HONG KONG. June 1, 2009. Every night in Yuen Long, a far-off area in the New Territories, she rummages through garbage bins for soda cans, cardboard boxes, and other recyclables that can earn her HK$38 (P228) on a nice day.
Poverty drove Mildred Perez, 38-year-old Filipina, like 126,000 other Filipinos here, to come and work in Hong Kong as a helper, leaving behind her two children in Bambang, Nueva Vizcaya.
But her dream to build a decent life for her family was crushed when her employer, a pastor, sexually assaulted her in 2007. She lost her job, and being a complainant in a pending court case, is barred by Hong Kong laws to take up employment.
She has since been unable to support her family, so her children were forced to drop out of school. There are days when her life, it seemed to her, was useless.
But on April 29, Perez found something that could have ended her misfortunes. After renewing her visa at the immigration department, she noticed a thick packet just slightly bigger than an airmail envelope, in a trash bin on the corner of Pottinger Street and Des Voeux Road.
Perez picked it up and handed it to her companion, a man identified only as David, who opened the packet. Inside were cash and checks amounting to HK$350,545 (P2.1 million). There was $176,000 in cash (in denomination of $1,000) and four checks: one for US$13,000, another for US$5,000, a third for US$3,250, and another for HK$10,920.

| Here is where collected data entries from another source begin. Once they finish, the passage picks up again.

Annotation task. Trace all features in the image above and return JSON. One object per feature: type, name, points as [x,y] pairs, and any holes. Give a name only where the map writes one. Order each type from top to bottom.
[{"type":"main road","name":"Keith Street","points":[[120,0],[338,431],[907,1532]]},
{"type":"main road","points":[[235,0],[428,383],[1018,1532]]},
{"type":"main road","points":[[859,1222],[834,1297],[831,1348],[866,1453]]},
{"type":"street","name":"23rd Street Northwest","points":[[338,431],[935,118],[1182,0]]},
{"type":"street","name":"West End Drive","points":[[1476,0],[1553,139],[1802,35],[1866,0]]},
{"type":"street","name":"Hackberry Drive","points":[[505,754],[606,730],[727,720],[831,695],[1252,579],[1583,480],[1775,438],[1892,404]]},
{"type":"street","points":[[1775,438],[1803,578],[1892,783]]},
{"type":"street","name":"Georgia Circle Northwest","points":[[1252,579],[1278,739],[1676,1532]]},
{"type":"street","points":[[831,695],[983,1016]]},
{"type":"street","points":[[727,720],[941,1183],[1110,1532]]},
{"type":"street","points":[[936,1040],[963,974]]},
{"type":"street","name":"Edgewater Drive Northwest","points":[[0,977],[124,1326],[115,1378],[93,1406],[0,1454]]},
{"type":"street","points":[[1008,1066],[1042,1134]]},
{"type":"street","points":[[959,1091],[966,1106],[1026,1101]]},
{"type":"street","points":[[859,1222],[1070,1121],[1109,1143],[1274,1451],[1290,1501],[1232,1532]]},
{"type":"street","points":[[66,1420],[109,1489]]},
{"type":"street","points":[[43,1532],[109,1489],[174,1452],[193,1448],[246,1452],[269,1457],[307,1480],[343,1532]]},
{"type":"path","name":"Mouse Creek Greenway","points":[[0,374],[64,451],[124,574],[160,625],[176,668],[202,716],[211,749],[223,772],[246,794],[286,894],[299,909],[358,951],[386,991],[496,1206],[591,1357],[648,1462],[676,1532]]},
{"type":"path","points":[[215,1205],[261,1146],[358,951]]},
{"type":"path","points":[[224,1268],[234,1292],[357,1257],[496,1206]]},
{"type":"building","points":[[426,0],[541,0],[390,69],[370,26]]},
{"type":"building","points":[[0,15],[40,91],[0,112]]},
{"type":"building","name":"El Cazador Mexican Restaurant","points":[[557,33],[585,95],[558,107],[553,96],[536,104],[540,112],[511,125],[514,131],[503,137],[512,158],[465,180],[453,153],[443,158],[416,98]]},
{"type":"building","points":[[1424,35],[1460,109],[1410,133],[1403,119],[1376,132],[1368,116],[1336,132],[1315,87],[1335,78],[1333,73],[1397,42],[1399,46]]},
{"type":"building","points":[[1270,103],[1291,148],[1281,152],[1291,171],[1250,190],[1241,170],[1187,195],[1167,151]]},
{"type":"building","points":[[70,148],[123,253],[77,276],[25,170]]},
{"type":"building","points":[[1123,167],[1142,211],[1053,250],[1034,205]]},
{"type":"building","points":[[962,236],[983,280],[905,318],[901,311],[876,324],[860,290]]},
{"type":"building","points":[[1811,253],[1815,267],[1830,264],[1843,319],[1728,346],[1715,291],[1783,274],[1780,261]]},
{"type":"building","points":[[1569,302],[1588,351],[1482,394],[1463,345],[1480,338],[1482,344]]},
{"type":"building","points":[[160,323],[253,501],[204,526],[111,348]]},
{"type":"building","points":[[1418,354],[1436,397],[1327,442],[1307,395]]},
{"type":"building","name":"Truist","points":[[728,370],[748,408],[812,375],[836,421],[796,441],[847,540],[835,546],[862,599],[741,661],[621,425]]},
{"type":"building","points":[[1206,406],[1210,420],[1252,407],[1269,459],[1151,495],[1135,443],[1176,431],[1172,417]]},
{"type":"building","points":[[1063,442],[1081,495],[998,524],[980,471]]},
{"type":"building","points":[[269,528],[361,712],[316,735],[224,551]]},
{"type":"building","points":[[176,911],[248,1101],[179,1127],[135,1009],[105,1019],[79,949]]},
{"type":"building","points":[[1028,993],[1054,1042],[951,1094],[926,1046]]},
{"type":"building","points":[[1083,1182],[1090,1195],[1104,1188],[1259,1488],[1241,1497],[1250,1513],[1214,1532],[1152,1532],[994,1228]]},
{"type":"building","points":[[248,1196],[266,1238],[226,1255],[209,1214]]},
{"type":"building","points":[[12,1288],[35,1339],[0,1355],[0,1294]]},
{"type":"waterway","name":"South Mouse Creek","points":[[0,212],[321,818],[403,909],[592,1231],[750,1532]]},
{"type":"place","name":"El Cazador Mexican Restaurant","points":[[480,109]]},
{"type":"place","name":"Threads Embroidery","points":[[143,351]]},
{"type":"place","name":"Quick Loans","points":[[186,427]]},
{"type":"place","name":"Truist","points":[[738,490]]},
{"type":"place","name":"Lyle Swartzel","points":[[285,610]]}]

One of the checks was clipped to the envelope, she said. Instinctively, they called the Hong Kong Information Centre to get the number of the company indicated in the documents. Because it was past office hours, they just left a message on a recorder, saying they found the money and wished to return it to the owner.
“Of course, I couldn’t sleep. It’s money. That would have allowed me to go home. But I was thinking, who left the money? What if he is just another worker? He would lose his job. How many people depend on him? I couldn’t keep it. My conscience would have bothered me no end if I did otherwise,” Perez said.
That person, it turned out, was Kitty, an ordinary employee tasked by her company to deposit the money in the bank. Kitty said she realized she had lost the envelope around 2 p.m. on April 29.
At noon on April 30, Kitty and her superior Yvonne Tsang met Perez and David at Fairwood in Tin Shui Wai for the handover.
Philippine Overseas Labor Office officials, who got wind of Perez’s exceptional deed through Perez’s friend Merly Bunda, had wanted the turnover to be done at the Philippine Consulate for proper documentation, but Perez acceded to the company’s request to have it at its premises.
“Sobrang pasasalamat nila (They were very grateful,” Perez said, adding that David even told the company officials that the Filipina was jobless and would never have that amount of money even if she found work again as domestic helper.
Tsang and Kitty gave Perez a can of butter cookies as a token of gratitude, and Perez quietly resumed her life.
She is now back to collecting scraps and now, venturing into the buy-and-sell of used clothing because she constantly needs money to extend her visa until her case is resolved.
Her case, which has yet to be scheduled for its first hearing, has not progressed, and this prevents the Filipina from being employed or returning to the Philippines to be with her family. “It’s been a long time. Nothing is happening. Do they think it’s that easy to rummage through the garbage bins? Sometimes, I wanted to give up,” she said, breaking down at the thought of her two kids having to postpone college because she could not support them.
Perez is also saving up for the HK$3,000 cost of a minor surgery she needs to remove a growing clump of flesh on her head.
She does not know when she can attend to this, as coming up with the HK$160 visa renewal fee alone every few weeks is a challenge.
Last month, Perez could hardly pay the fees to renew her passport at the Philippine Consulate and she almost did not renew her visa on May 20, if not for friends and strangers who pooled their own meager resources to help a fellow Filipina.
But even in these times, the Filipina refuses to contemplate how much better off she would have been had she decided not to return the money.
The cash alone in that envelope was equivalent to P1 million, a considerable wealth in her hometown in the village of Aliaga, in Bambang, Nueva Vizcaya, where her family, though poor, strives to live with integrity.
Perez’s father, a local official in their barangay, can be credited with Perez’s inherent honesty. He was very strict when it came to his children taking or even accepting anything that is not theirs.
In her second grade, Perez recalled how she and her friends took labong, a cheap vegetable shoot, from a neighbor’s yard to use for playing inside the house. When her father learned of her indiscretion from the neighbor, he put her inside a sack and reprimanded her terribly. The lesson stuck.
She has kept true to this, even if it means she has to keep digging trash to survive.